**INSTRUCTIONS FOR THE TASK:**
Every line of the material must be restated exactly, though not its pictures.
======== RECORDS SUPPLIED
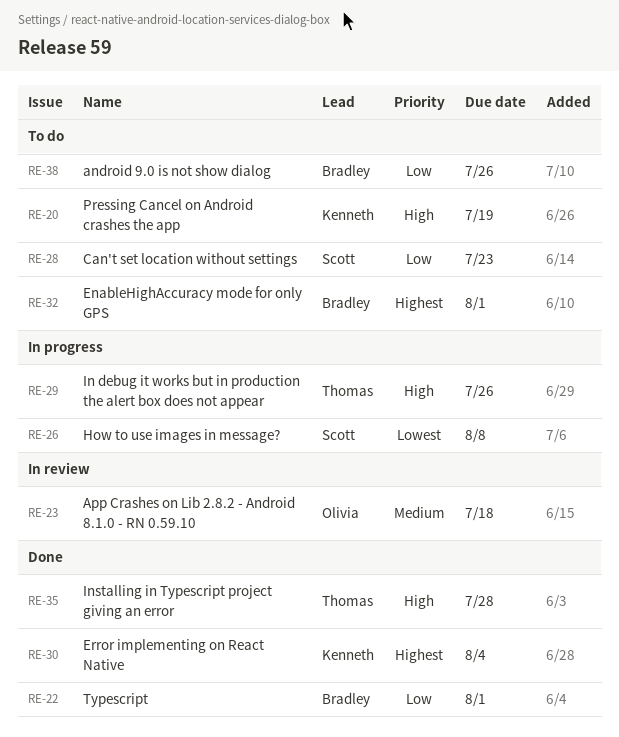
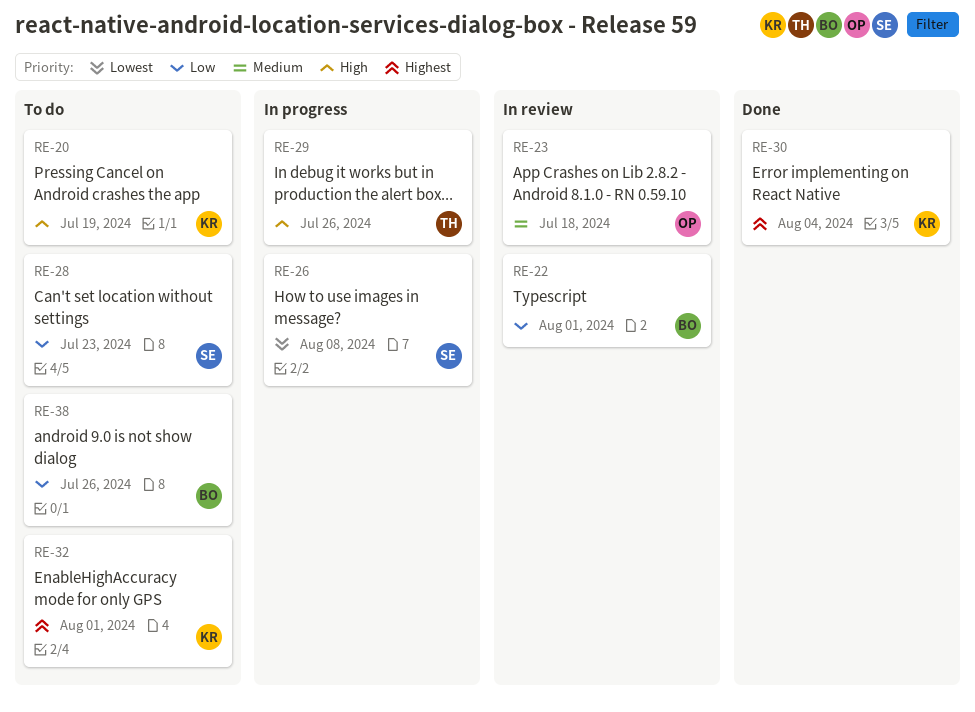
RE-22, status: Done -> In review
RE-32, owner: Bradley -> Kenneth
RE-35: present -> none

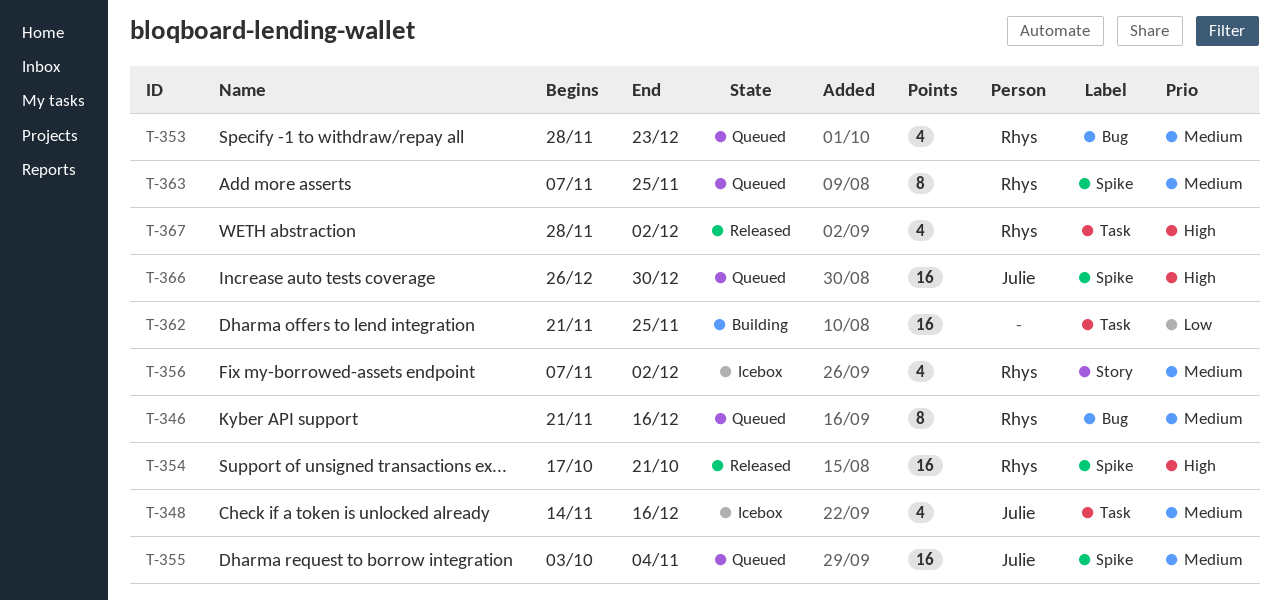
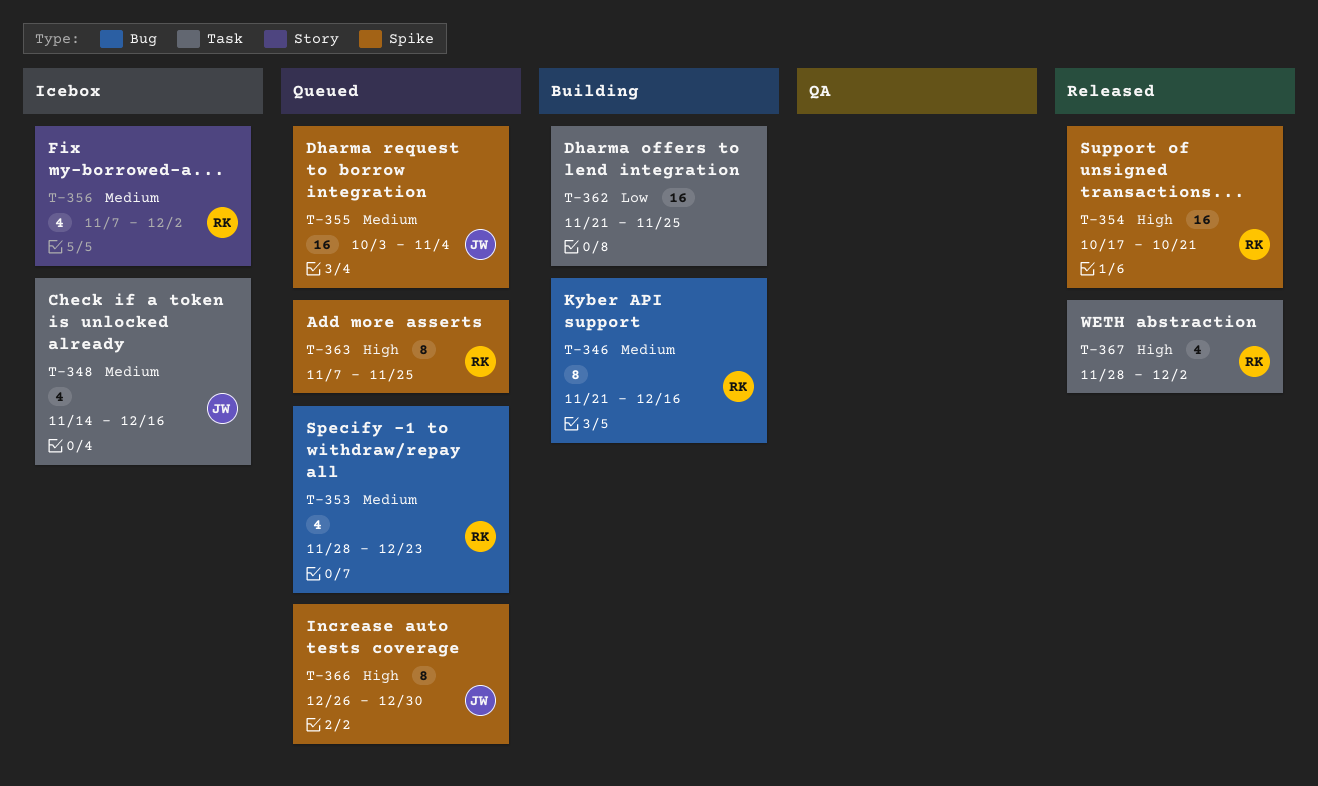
T-346, status: Queued -> Building
T-363, priority: Medium -> High
T-366, estimate: 16 -> 8

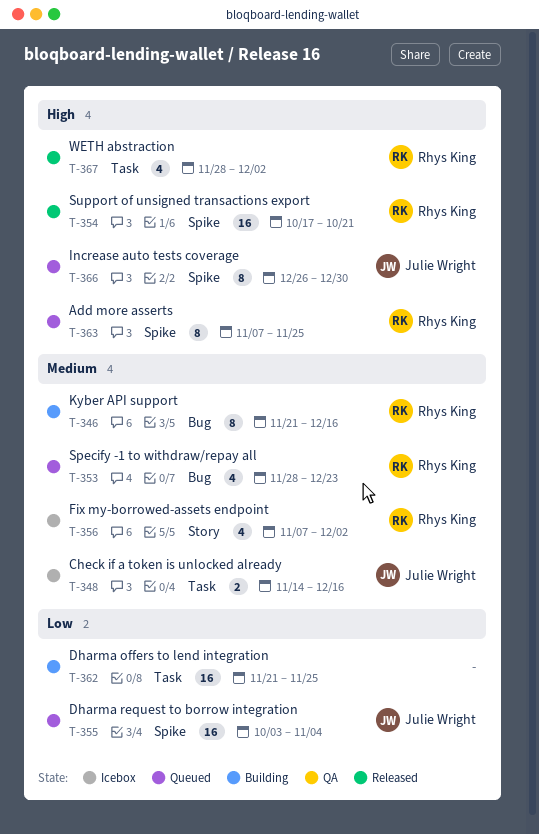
T-348, estimate: 4 -> 2
T-355, priority: Medium -> Low

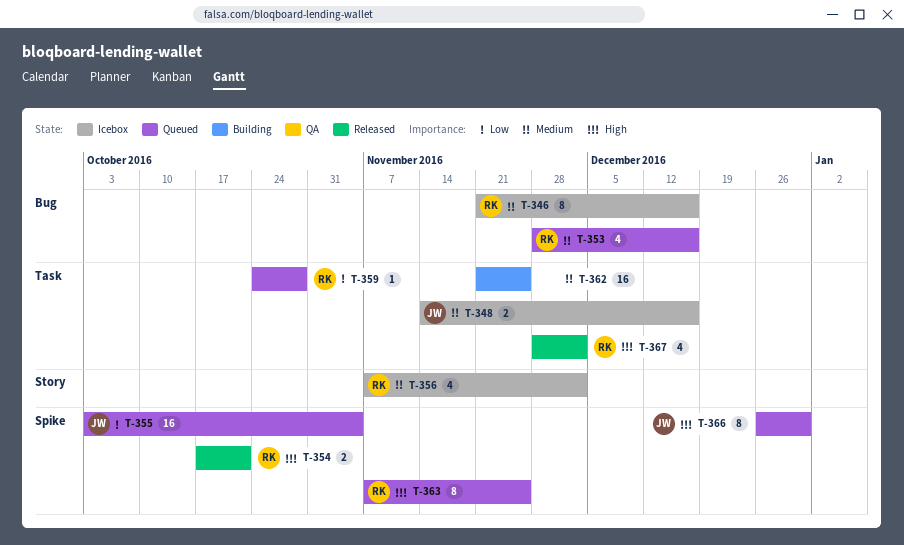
T-346, status: Building -> Icebox
T-353, due: Dec 23 -> Dec 16
T-354, estimate: 16 -> 2
T-359: none -> present
T-362, priority: Low -> Medium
================
**RESPONSE TO THIS EXERCISE:**
RE-22, status: Done -> In review
RE-32, owner: Bradley -> Kenneth
RE-35: present -> none

T-346, status: Queued -> Building
T-363, priority: Medium -> High
T-366, estimate: 16 -> 8

T-348, estimate: 4 -> 2
T-355, priority: Medium -> Low

T-346, status: Building -> Icebox
T-353, due: Dec 23 -> Dec 16
T-354, estimate: 16 -> 2
T-359: none -> present
T-362, priority: Low -> Medium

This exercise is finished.